WHAT IS BEING ASKED
Reproduce every line of text from the records below word for word, leaving out the pictures.

START DATA IN THIS EXERCISE

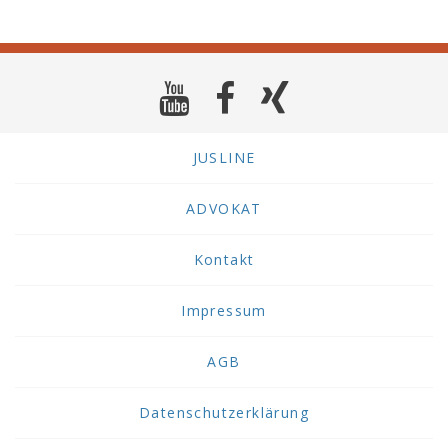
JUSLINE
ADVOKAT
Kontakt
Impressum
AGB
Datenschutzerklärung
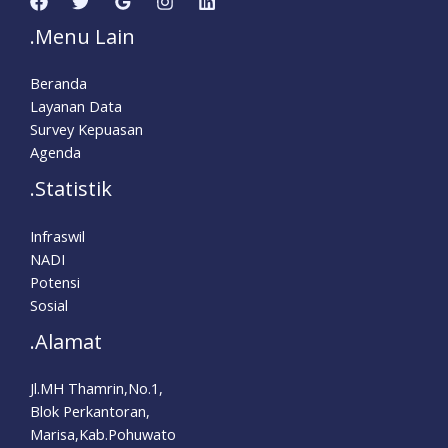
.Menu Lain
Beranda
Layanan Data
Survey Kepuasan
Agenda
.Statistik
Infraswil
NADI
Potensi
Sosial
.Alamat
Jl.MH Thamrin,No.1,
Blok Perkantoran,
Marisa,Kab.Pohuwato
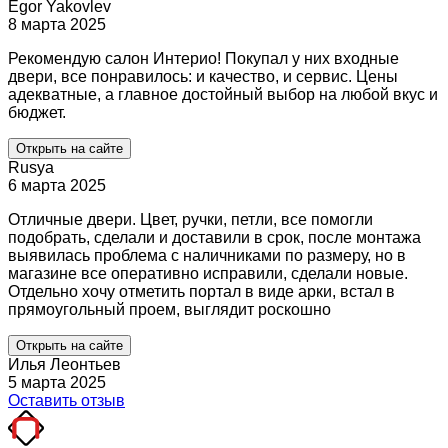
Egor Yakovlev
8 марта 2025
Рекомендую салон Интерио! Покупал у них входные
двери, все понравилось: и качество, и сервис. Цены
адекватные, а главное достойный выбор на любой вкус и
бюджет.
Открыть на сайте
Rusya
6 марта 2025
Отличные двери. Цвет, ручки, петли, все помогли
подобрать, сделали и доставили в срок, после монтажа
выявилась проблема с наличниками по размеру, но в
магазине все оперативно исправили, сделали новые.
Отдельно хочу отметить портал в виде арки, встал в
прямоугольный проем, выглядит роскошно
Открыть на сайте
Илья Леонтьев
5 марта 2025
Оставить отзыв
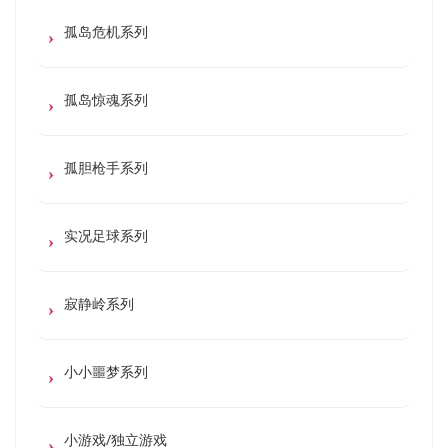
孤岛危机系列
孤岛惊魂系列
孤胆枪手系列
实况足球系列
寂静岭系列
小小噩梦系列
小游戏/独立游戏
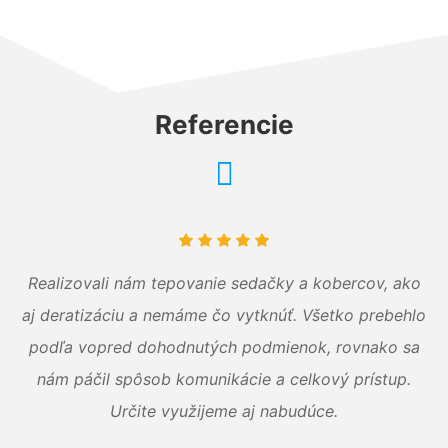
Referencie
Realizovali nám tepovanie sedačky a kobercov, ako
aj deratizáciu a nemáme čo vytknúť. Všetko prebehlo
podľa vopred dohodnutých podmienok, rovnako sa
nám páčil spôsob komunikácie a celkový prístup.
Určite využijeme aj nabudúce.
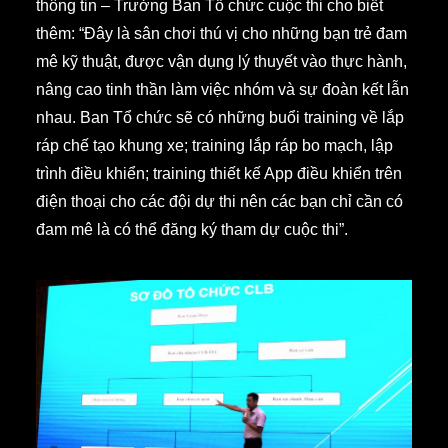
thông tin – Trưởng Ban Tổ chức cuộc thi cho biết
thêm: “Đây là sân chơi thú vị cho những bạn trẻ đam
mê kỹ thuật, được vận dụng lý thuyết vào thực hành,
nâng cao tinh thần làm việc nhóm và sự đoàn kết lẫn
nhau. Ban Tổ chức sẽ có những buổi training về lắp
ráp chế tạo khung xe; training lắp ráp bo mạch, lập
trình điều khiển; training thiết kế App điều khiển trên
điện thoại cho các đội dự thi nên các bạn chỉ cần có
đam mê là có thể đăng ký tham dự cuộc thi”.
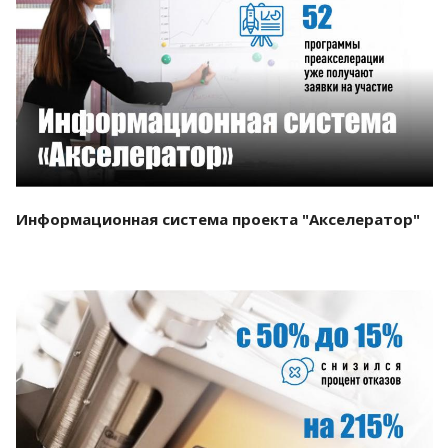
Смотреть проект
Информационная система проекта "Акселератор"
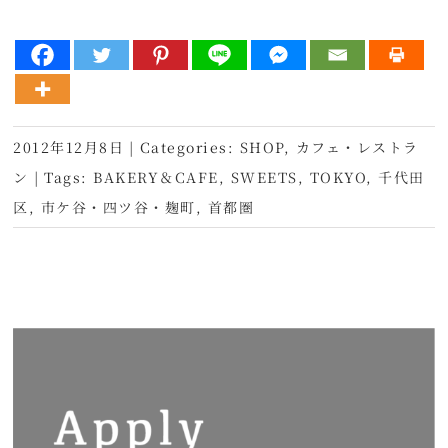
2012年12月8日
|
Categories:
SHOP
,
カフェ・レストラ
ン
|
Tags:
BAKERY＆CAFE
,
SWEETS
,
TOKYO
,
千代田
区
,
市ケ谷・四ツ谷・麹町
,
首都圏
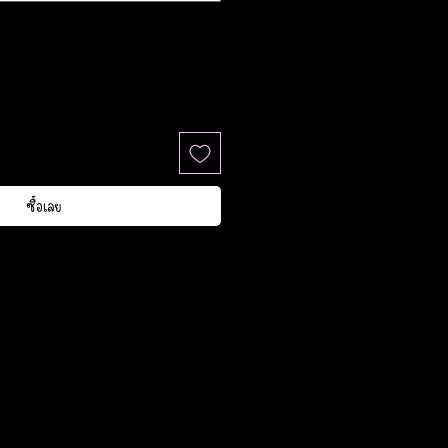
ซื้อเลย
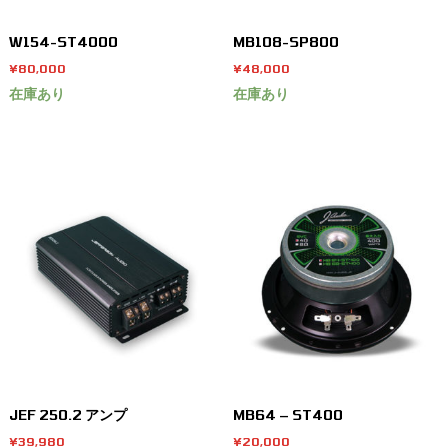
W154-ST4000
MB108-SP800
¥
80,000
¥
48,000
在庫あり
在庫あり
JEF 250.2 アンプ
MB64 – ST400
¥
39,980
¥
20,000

END DATA IN THIS EXERCISE

TASK OUTPUT
JUSLINE
ADVOKAT
Kontakt
Impressum
AGB
Datenschutzerklärung
.Menu Lain
Beranda
Layanan Data
Survey Kepuasan
Agenda
.Statistik
Infraswil
NADI
Potensi
Sosial
.Alamat
Jl.MH Thamrin,No.1,
Blok Perkantoran,
Marisa,Kab.Pohuwato
Egor Yakovlev
8 марта 2025
Рекомендую салон Интерио! Покупал у них входные
двери, все понравилось: и качество, и сервис. Цены
адекватные, а главное достойный выбор на любой вкус и
бюджет.
Открыть на сайте
Rusya
6 марта 2025
Отличные двери. Цвет, ручки, петли, все помогли
подобрать, сделали и доставили в срок, после монтажа
выявилась проблема с наличниками по размеру, но в
магазине все оперативно исправили, сделали новые.
Отдельно хочу отметить портал в виде арки, встал в
прямоугольный проем, выглядит роскошно
Открыть на сайте
Илья Леонтьев
5 марта 2025
Оставить отзыв
孤岛危机系列
孤岛惊魂系列
孤胆枪手系列
实况足球系列
寂静岭系列
小小噩梦系列
小游戏/独立游戏
Referencie
Realizovali nám tepovanie sedačky a kobercov, ako
aj deratizáciu a nemáme čo vytknúť. Všetko prebehlo
podľa vopred dohodnutých podmienok, rovnako sa
nám páčil spôsob komunikácie a celkový prístup.
Určite využijeme aj nabudúce.
thông tin – Trưởng Ban Tổ chức cuộc thi cho biết
thêm: “Đây là sân chơi thú vị cho những bạn trẻ đam
mê kỹ thuật, được vận dụng lý thuyết vào thực hành,
nâng cao tinh thần làm việc nhóm và sự đoàn kết lẫn
nhau. Ban Tổ chức sẽ có những buổi training về lắp
ráp chế tạo khung xe; training lắp ráp bo mạch, lập
trình điều khiển; training thiết kế App điều khiển trên
điện thoại cho các đội dự thi nên các bạn chỉ cần có
đam mê là có thể đăng ký tham dự cuộc thi”.
Смотреть проект
Информационная система проекта "Акселератор"
2012年12月8日
|
Categories:
SHOP
,
カフェ・レストラ
ン
|
Tags:
BAKERY＆CAFE
,
SWEETS
,
TOKYO
,
千代田
区
,
市ケ谷・四ツ谷・麹町
,
首都圏
ซื้อเลย
W154-ST4000
MB108-SP800
¥
80,000
¥
48,000
在庫あり
在庫あり
JEF 250.2 アンプ
MB64 – ST400
¥
39,980
¥
20,000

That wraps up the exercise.